J’avais affreusement redouté qu’il ait un plan high-tech pour se débarrasser du corps de Rogelio, genre le dissoudre avec un laser dans la baignoire, mais je suis soulagé que, pour une fois, il se montre sensé. Je n’ai presque rien vu de La Havane excepté une chambre d’hôtel et le fond d’un verre de mojito, mais il est temps de rentrer à la maison et de penser au plan de secours.

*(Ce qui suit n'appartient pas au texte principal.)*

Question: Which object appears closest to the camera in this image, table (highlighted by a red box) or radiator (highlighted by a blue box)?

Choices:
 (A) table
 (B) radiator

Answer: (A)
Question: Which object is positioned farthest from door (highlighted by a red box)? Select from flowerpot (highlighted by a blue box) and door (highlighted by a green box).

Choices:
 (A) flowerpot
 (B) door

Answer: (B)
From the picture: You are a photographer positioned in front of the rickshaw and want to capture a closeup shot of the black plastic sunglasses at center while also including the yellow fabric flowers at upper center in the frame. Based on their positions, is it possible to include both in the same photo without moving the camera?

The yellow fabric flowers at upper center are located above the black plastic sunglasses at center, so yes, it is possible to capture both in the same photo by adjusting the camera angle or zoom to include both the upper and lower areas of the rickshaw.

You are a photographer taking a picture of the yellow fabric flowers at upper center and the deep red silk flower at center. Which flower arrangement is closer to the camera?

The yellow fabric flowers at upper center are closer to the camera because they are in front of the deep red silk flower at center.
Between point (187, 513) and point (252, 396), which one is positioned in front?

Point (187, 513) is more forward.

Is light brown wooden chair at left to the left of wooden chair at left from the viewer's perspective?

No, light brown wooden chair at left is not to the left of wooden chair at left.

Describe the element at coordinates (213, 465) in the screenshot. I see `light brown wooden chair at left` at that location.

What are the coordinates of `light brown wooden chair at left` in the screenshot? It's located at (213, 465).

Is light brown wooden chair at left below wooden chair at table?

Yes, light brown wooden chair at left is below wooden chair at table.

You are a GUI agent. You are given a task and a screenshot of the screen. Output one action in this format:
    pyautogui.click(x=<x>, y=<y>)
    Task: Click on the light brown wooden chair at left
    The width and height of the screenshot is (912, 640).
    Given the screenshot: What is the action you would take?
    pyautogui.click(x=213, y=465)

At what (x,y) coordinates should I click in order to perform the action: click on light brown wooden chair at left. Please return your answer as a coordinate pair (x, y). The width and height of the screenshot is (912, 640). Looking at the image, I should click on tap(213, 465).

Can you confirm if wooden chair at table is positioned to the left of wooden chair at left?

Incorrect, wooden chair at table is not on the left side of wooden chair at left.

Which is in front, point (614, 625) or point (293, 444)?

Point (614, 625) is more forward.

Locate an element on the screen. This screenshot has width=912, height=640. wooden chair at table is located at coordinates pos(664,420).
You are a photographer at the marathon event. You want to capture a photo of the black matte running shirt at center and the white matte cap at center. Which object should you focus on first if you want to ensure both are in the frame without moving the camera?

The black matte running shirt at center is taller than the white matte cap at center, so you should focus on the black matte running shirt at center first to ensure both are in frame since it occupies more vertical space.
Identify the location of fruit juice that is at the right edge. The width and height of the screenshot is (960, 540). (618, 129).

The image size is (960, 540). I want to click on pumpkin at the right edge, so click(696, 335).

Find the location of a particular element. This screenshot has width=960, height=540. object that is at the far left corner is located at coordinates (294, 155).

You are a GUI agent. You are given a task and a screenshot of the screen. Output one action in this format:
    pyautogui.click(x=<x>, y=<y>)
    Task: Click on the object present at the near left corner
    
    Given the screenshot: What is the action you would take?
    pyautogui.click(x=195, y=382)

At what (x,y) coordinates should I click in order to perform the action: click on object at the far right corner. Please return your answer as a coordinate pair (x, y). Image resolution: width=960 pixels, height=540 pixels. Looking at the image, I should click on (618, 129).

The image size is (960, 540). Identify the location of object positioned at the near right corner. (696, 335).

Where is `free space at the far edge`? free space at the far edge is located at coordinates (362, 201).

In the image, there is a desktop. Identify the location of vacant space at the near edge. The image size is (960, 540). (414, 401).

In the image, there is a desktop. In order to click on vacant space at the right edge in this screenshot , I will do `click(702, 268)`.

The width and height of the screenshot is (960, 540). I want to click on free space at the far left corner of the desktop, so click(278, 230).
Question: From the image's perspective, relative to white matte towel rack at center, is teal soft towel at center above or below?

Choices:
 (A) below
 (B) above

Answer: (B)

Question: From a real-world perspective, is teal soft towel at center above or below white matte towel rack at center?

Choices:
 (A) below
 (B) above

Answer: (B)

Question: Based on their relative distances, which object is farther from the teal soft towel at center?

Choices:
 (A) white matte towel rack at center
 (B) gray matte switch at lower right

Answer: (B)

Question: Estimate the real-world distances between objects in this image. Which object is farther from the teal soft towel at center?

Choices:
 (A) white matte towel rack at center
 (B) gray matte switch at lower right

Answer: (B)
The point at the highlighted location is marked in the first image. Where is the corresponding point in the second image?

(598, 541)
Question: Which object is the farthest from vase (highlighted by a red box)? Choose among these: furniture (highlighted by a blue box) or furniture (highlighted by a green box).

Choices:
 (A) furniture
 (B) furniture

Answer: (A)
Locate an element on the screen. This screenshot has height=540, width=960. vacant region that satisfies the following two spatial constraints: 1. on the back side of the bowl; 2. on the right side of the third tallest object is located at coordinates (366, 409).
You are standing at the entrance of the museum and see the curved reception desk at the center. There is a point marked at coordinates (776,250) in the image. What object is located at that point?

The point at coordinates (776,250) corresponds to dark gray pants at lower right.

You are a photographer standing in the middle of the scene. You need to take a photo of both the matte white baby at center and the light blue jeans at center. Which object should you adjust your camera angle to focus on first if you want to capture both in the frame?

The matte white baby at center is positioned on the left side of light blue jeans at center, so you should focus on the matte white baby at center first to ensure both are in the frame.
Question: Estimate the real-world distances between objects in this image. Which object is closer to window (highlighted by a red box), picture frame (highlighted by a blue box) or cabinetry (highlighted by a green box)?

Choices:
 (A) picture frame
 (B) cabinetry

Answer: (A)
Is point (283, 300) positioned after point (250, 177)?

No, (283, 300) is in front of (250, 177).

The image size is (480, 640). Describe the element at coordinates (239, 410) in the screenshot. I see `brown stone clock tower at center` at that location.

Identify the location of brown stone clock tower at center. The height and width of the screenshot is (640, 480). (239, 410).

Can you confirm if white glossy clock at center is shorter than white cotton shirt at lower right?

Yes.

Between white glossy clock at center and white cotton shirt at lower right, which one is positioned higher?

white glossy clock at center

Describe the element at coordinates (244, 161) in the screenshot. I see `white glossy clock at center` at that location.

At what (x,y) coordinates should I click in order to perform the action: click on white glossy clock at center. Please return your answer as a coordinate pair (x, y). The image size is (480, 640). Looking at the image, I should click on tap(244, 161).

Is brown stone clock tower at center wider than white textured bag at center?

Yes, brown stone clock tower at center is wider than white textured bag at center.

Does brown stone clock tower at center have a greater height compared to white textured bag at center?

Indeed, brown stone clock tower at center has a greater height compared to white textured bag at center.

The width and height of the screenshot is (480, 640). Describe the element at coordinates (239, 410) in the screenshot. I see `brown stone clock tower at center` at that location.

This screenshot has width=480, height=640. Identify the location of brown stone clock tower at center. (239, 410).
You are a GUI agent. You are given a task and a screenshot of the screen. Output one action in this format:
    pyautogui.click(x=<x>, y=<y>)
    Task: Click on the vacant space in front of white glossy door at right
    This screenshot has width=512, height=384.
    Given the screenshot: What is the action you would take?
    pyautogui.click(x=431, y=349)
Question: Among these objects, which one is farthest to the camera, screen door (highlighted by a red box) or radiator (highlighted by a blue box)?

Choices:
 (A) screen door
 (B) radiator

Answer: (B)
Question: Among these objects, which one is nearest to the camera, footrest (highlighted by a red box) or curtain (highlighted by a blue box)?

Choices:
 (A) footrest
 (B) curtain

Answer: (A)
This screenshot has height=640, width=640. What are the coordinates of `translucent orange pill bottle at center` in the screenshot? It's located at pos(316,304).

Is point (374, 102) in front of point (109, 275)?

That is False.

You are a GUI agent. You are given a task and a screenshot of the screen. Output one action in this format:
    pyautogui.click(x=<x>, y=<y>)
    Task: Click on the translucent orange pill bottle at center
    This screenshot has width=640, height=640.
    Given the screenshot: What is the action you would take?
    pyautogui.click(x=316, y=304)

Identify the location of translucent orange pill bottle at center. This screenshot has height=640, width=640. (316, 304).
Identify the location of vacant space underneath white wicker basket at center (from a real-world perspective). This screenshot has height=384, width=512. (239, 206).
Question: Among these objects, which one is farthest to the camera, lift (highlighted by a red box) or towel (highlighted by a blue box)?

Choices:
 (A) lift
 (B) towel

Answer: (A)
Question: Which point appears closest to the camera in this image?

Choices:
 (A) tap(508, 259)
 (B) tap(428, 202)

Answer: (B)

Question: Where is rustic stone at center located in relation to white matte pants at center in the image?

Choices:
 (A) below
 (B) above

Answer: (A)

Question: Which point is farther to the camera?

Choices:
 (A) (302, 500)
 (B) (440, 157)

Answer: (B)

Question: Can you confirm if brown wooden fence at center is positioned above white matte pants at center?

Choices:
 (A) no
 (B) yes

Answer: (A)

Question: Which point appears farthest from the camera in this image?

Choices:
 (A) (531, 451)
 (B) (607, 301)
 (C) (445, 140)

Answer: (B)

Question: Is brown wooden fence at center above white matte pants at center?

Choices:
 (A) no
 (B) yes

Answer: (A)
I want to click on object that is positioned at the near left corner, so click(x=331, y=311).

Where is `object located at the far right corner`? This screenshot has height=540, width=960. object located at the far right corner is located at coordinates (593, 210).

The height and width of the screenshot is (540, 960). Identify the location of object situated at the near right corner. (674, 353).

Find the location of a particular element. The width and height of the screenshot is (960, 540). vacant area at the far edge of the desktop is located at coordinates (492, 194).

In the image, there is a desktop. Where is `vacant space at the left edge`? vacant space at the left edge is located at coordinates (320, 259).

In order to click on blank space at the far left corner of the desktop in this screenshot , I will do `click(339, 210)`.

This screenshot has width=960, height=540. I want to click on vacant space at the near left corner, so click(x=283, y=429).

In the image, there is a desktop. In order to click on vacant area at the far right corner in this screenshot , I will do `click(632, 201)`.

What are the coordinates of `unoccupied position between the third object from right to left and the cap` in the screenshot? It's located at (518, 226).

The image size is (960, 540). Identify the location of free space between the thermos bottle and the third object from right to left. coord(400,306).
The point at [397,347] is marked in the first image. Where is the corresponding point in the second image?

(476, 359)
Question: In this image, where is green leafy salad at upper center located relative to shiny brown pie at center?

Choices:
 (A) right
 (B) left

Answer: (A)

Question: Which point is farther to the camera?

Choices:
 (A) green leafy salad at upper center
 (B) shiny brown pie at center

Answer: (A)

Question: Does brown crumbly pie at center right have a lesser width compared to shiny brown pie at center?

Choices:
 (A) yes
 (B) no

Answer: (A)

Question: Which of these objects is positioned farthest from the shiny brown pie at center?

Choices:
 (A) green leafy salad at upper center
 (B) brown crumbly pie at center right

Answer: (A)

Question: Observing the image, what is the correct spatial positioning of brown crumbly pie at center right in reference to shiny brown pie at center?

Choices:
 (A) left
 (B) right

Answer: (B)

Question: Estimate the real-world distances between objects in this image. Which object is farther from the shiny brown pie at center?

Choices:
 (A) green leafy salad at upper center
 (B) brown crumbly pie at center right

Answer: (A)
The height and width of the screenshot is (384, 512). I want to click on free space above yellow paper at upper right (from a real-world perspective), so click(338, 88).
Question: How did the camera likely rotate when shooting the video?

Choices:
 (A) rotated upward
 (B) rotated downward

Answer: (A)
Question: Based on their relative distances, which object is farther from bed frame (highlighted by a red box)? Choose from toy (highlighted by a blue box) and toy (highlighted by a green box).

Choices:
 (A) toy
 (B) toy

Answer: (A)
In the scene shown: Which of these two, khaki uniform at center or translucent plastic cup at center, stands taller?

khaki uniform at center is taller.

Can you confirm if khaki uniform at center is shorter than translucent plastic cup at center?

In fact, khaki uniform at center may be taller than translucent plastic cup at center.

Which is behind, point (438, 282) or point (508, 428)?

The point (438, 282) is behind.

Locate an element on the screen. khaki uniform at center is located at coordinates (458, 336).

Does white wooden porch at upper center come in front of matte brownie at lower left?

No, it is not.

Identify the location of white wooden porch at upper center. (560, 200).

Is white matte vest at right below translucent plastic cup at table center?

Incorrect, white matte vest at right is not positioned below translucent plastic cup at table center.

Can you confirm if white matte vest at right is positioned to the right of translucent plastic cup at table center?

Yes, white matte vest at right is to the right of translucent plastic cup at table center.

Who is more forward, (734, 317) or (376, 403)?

— D’accord, dis-je, allons-y.

— Bravo. Prends ton arme.

Je glisse cette chose froide et cliquetante dans la ceinture de mon pantalon et rabats l’ignoble blouson vert par-dessus, puis je sors dans le couloir pendant que Chutsky referme le placard.

— Mets la pancarte NE PAS DÉRANGER, dit-il.

Excellente idée : cela prouve que je ne me suis pas trompé quant à son expérience. À ce stade, ce serait très embêtant qu’une femme de chambre entre pour nettoyer les cintres. J’obéis, et avec Chutsky nous prenons l’escalier.

C’est très, très étrange de me retrouver en train de traquer quelqu’un dans un couloir très éclairé, sans la moindre lune au-dessus de moi, ni lame étincelante d’impatience, ni sifflement plein d’entrain sur la banquette arrière alors que le Passager noir s’apprête à prendre le volant. Je n’entends que les pas de Chutsky sur le tapis, un avec le pied, l’autre avec la prothèse, et le bruit de notre respiration. Nous montons au huitième. La chambre 865, comme je l’ai pressenti, donne sur la façade de l’hôtel, emplacement idéal pour que Weiss y place sa caméra. Nous attendons sans un bruit devant la porte pendant que Chutsky, tenant son pistolet au bout de son crochet, sort le passe de Rogelio. Puis il me le tend, désigne la porte du menton et murmure :

— Un, deux… trois !

Je glisse le passe dans la serrure, tourne la poignée et m’efface tandis que Chutsky se rue dans la chambre, arme au poing. Je le suis, adoptant la même posture pour ne pas être en reste.

Je couvre Chutsky pendant qu’il ouvre la porte de la salle de bains d’un coup de pied, puis le placard, avant de se détendre et de ranger son arme.

— Et voilà, dit-il en contemplant la table près de la fenêtre.

Une vaste corbeille de fruits y trône, ce qui est un peu ironique quand on pense à ce que Weiss en fait généralement. Je m’approche pour regarder. Heureusement, il n’y a ni entrailles ni doigts dedans. Juste des mangues, des papayes, etc., et une carte qui proclame : Feliz Navidad, Hotel Nacional. Un message standard. Rien qui sorte de l’ordinaire. Juste assez pour que Rogelio se soit fait tuer.